İçeride açlıkla, dışarıda ölümle sınanıyorsunuz. Ve daha bin bir türlü ölüm-öldürme yöntemi ile yapayalnız bırakılıyorsunuz. Şanslıysanız ölmüyorsunuz fakat yaşamıyorsunuz da. Tüm insani duygularınızı öldürüp sonrada itaat etmenizi bekliyorlar. Eğer onlara itaat etmezseniz, sizi bu yaptıkları tüm katliamların “sorumlusu” ve “nedeni” ilan ediyorlar. Medyayı elinde tutan biri için bu hiç de zor değil. Kendilerinin masum, mağdur ve hiç kimseyi öldürmediğini, aksine sizleri “teröristlerden” koruduğunu bağırıyorlar haber bültenlerinde. Hatta öyle ki yaşlı bir adam bulup onunla göstermelik “iyilik fotoğrafı” çekerek halka ne kadar masum ve mağdur olduklarının sinyallerini vermeye çalışıyorlar.

Yeryüzündeki hiçbir insan, bir başka insana itaat etmek zorunda değildir. Ayrıca uluslararası hukuk temel alındığında, bunun apaçık bir suç olduğu da gayet açıktır. Türkiye’de, apaçık suç olmasına rağmen işlenen suçların haddi hesabı yok.

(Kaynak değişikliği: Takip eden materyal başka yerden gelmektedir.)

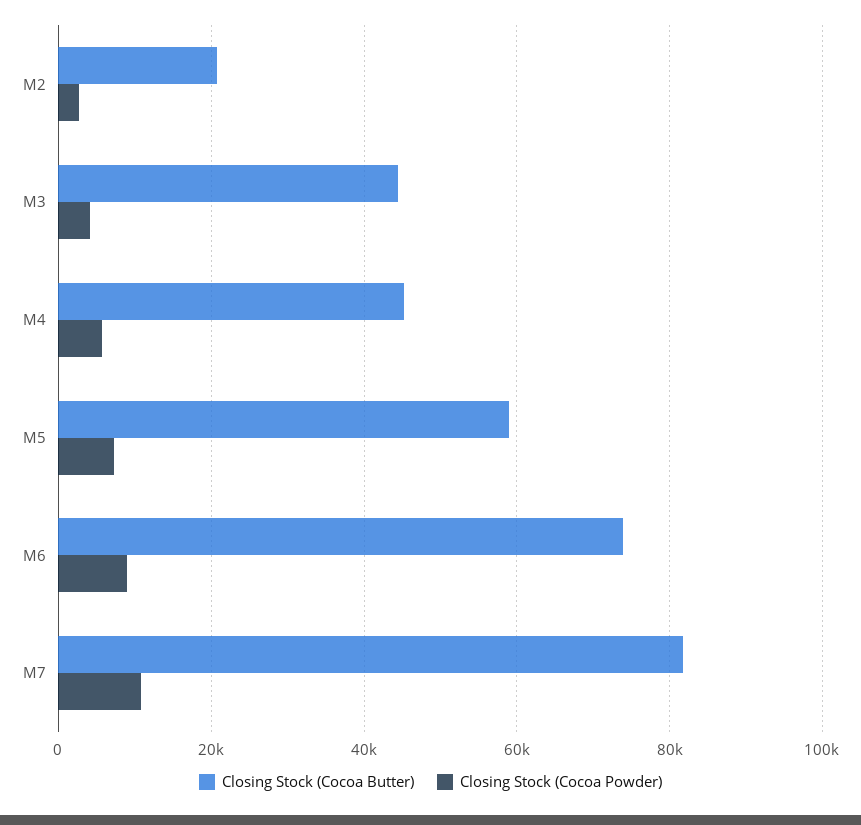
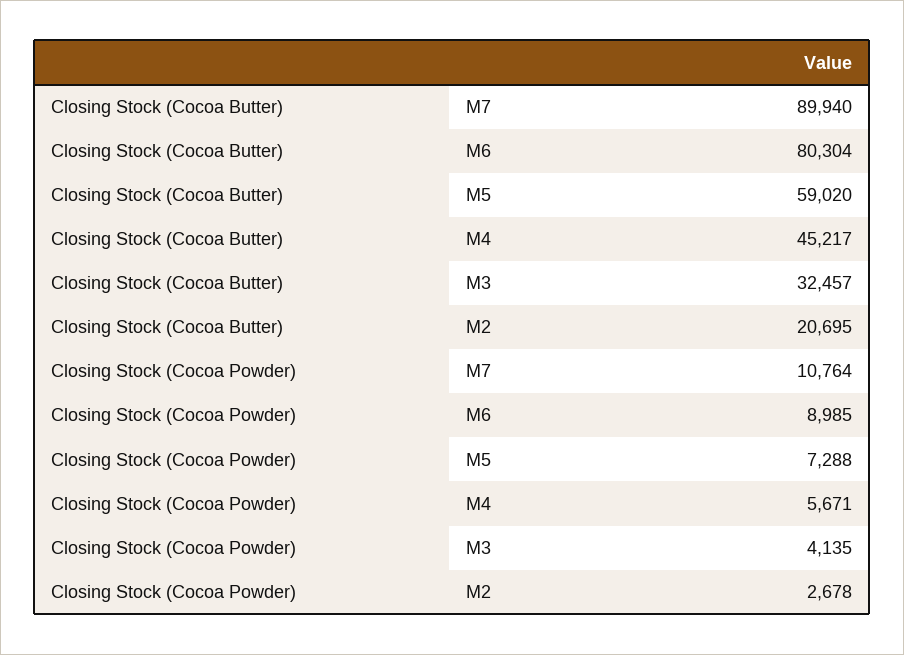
Closing Stock (Cocoa Butter), M3: 44000 -> 32457
Closing Stock (Cocoa Butter), M6: 74000 -> 80304
Closing Stock (Cocoa Butter), M7: 82000 -> 89940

Kimi hukuku kafası esince askıya alır, kimi canı sıkılınca birkaç öğrenciye yakalama kararı çıkarır, kimi ise yersiz gözaltılarla işkence yapma hakkını buluyorsa eğer bu ülkede, Türkiye de hukukun varlığından söz etmek olanaksızdır.

Acının empatisini dahi yapamayan toplumların tamamı, sistem karşıtı hiçbir şey geliştiremeyeceği gibi sistemin oyuncağı olmaktan da kurtulamayacaktır. Otur deyince oturan, kalk deyince kalkan bir toplumun ne şahsi bir fikri olabilir ne teknolojisi gelişir ne de itaate karşı bir başkaldırı...

İşte İran örneği apaçık ortada. İtaat eden bir toplumun ne halde olduğunu tüm dünya izliyor. Bir yandan zorla çarşaflara konan kadınlar, bir yandan şeraitleri, bir yandan da idam…

Yıllardır Türkiye devleti tarafından göçe ve itaate zorlanan Kürt halkını görmezden gelmek artık mümkün değil. Türkiye devleti hiçbir zaman faili meçhul cinayetler, boşaltılan köyler ve öldürülen gencecik insanlarla amacına ulaşamadı. Yani Kürtler hiçbir zaman barış ve kardeşlik inançlarını terk etmedi; devlete rağmen.

Burada iki ana unsuru görmekte fayda olacağı bilincindeyim: Bir yandan barış umudu, bir yandansa hemen her gün katledilen bir halkın psikolojisi. Peki, Türkiye halkları nasıl bir barış diyor? Bunca yıkıma rağmen olabilecek bir barış, hangi yaraları sarabilir? Asimile edilmeye çalışılan ve yıllardır buna karşı direnen bir halkla, ne tür bir kardeşlik hukuku ortaya çıkabilir?

Türkiye halkları, iktidarı ve devleti bir yana bırakıp kendi vicdanı ile hesaplaşmadığı sürece hiçbir kardeşlik hukuku gelişemeyeceği gibi hiçbir zaman da gelişmiş bir Türkiye hayaline kapılmamalı.

Türkiye, kendisini bekleyen bir İran rejimine mahkûm değildir. Bu bağlamda tüm Türkiye halkları, “Nasıl bir yaşam istiyorsun?” sorusuna en net cevabı vermelidir. Kürtlerin kaybetmesi demek Türkiye halklarının hiçbiri için zafer olamaz. Kaybeden, tüm Türkiye olacaktır.